2 books offer views of Thomas Jefferson

Published 4:00 am Sunday, November 18, 2012

“Thomas Jefferson” by Jon Meacham (Random House, $35)

“Master of the Mountain” by Henry Wiencek (Farrar, Straus and Giroux, $28).

The title of Jon Meacham’s new book may be “Thomas Jefferson: The Art of Power,” but make no mistake: This is a full biographical treatment of perhaps the most charming and unknowable of the founders. Impeccably researched and footnoted, it’s a model of clarity and explanation.

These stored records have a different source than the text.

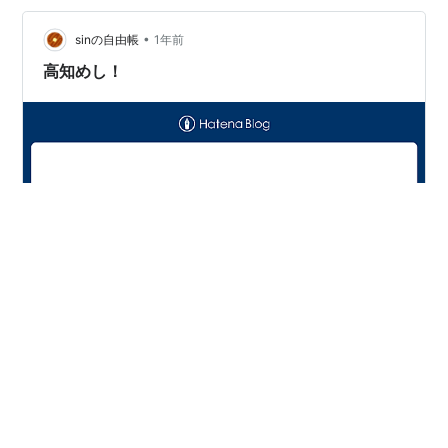
味しい牛肉のしゃぶしゃぶも食べに行ってみたいし、 ま
たいつか旅行したい場所の一つ✨ 皆さまの好きなローカ
•
sinの自由帳
1年前
ルめしはなんですか？…
高知めし！
こんばんは、sinです。 今日はお題で書くぞー！今週のお
題「ローカルめし」！ お題の概要欄にも出てきたよう
に、 私の地元・高知県は、カツオのたたきが有名です
が、 他の食べ物もおいしい……らしい(笑) というのも県
外で生活したことがないので、おいしいかどうかの基準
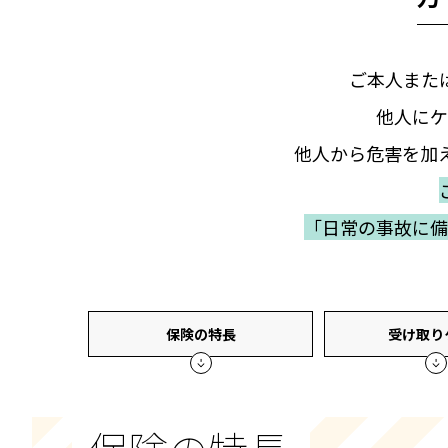
ご本人また
他人にケ
他人から危害を加
「日常の事故に備
保険の特長
受け取り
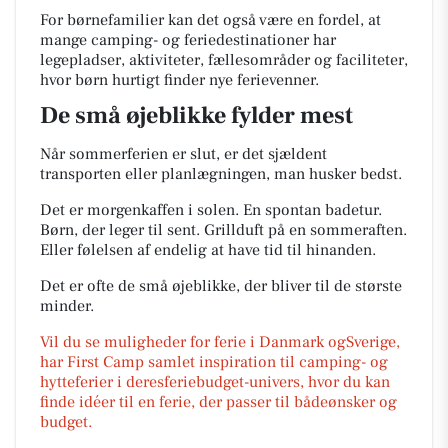
For børnefamilier kan det også være en fordel, at
mange camping- og feriedestinationer har
legepladser, aktiviteter, fællesområder og faciliteter,
hvor børn hurtigt finder nye ferievenner.
De små øjeblikke fylder mest
Når sommerferien er slut, er det sjældent
transporten eller planlægningen, man husker bedst.
Det er morgenkaffen i solen. En spontan badetur.
Børn, der leger til sent. Grillduft på en sommeraften.
Eller følelsen af endelig at have tid til hinanden.
Det er ofte de små øjeblikke, der bliver til de største
minder.
Vil du se muligheder for ferie i Danmark ogSverige,
har First Camp samlet inspiration til camping- og
hytteferier i deresferiebudget-univers, hvor du kan
finde idéer til en ferie, der passer til bådeønsker og
budget.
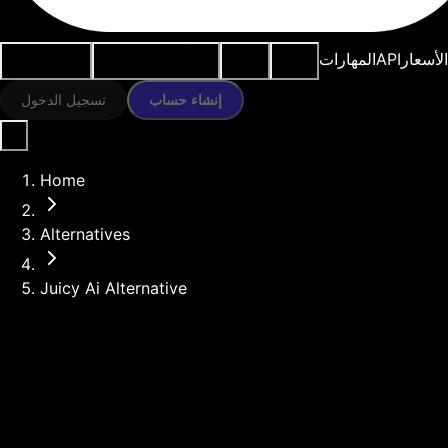
النماذج
الموارد
أدوات الذكاء
حالات
الأسعار
API
المهارات
الاصطناعي
الاستخدام
إنشاء حساب
تسجيل الدخول
Home
Alternatives
Juicy Ai Alternative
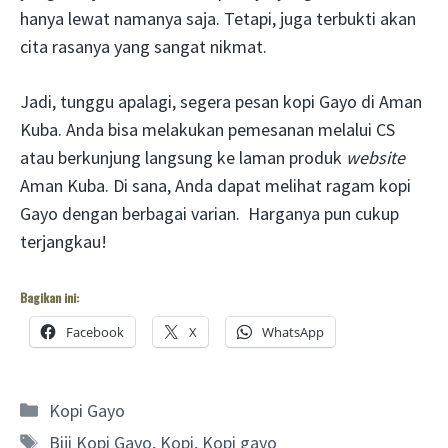
hanya lewat namanya saja. Tetapi, juga terbukti akan
cita rasanya yang sangat nikmat.
Jadi, tunggu apalagi, segera pesan kopi Gayo di Aman
Kuba. Anda bisa melakukan pemesanan melalui CS
atau berkunjung langsung ke laman produk
website
Aman Kuba. Di sana, Anda dapat melihat ragam kopi
Gayo dengan berbagai varian. Harganya pun cukup
terjangkau!
Bagikan ini:
Facebook
X
WhatsApp
Categories
Kopi Gayo
Tags
Biji Kopi Gayo
,
Kopi
,
Kopi gayo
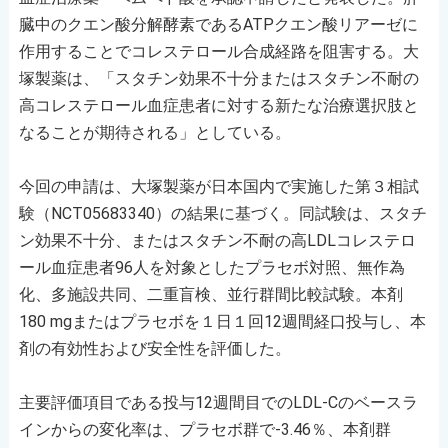
臓中のクエン酸分解酵素であるATPクエン酸リアーゼに
作用することでコレステロール合成経路を阻害する。大
塚製薬は、「スタチン効果不十分またはスタチン不耐の
高コレステロール血症患者に対する新たな治療選択肢と
なることが期待される」としている。
今回の申請は、大塚製薬が日本国内で実施した第３相試
験（NCT05683340）の結果に基づく。同試験は、スタチ
ン効果不十分、またはスタチン不耐の高LDLコレステロ
ール血症患者96人を対象としたプラセボ対照、無作為
化、多施設共同、二重盲検、並行群間比較試験。本剤
180 mgまたはプラセボを１日１回12週間経口投与し、本
剤の有効性および安全性を評価した。
主要評価項目である投与12週間目でのLDL-Cのベースラ
インからの変化率は、プラセボ群で-3.46％、本剤群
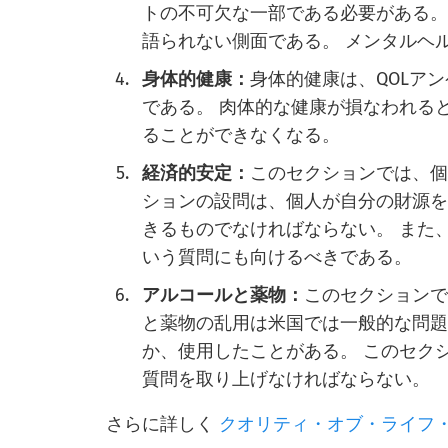
トの不可欠な一部である必要がある。
語られない側面である。 メンタルヘ
身体的健康：
身体的健康は、QOLア
である。 肉体的な健康が損なわれる
ることができなくなる。
経済的安定：
このセクションでは、個
ションの設問は、個人が自分の財源
きるものでなければならない。 また
いう質問にも向けるべきである。
アルコールと薬物：
このセクションで
と薬物の乱用は米国では一般的な問題
か、使用したことがある。 このセク
質問を取り上げなければならない。
さらに詳しく
クオリティ・オブ・ライフ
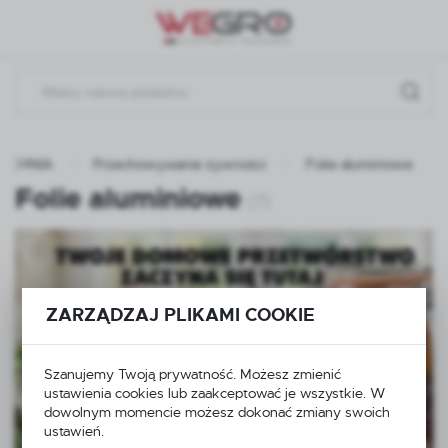
Przejdź do menu.
Przejdź do wyszukiwarki.
Przejdź do treści.
UCHNIA
Przechowywanie żywności
Folie aluminiowe
Folie aluminiowe
(7)
ZARZĄDZAJ PLIKAMI COOKIE
Szanujemy Twoją prywatność. Możesz zmienić
ustawienia cookies lub zaakceptować je wszystkie. W
dowolnym momencie możesz dokonać zmiany swoich
ustawień.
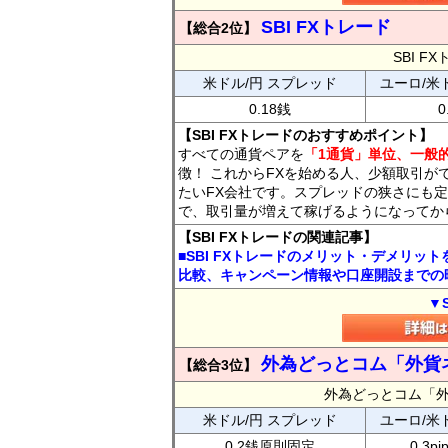
SBI FXトレード
【総合2位】
SBI 
米ドル/円 スプレッド
ユーロ/米
0.18銭
0
【SBI FXトレードのおすすめポイント】
すべての通貨ペアを
「1通貨」単位、一般的
徴！ これからFXを始める人、少額取引が
たいFX会社です。スプレッドの狭さにも定
で、取引量が増えて稼げるようになってか
【SBI FXトレードの関連記事】
■SBI FXトレードのメリット・デメリッ
比較、キャンペーン情報や口座開設までの
▼
外為どっとコム「外貨
【総合3位】
外為どっとコム「
米ドル/円 スプレッド
ユーロ/米
0.2銭原則固定
0.3p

Unlike its subject, “Thomas Jefferson” is not stylish. Meacham distills, and explains, and explains, and explains. And yet this kind of approach — methodical, one might say leisurely — may be ideal, because so much about Jefferson is necessarily speculative. Meacham again and again couches his sentences with constructions such as “The likely truth is that” and “It is also possible.”

The darker side of life at Monticello is the subject of Henry Wiencek’s new “Master of the Mountain: Thomas Jefferson and His Slaves.” Meacham candidly admits that Jefferson “was to embody the slave-owning interest” in all his major postings and into his old age, then moves on.

For Wiencek, Thomas Jefferson is all about slavery, its economics, its brutality, its tragedy. Which leads us to the biography-reader’s inevitable dilemma: What was the subject really like?

Meacham can imagine sitting down and enjoying a glass of claret with the brilliant Renaissance man familiar to us all. Wiencek finds Jefferson a much sadder case, a man seduced and corrupted by the dollars and cents of slavery.

To understand the third president in context, stick with Meacham.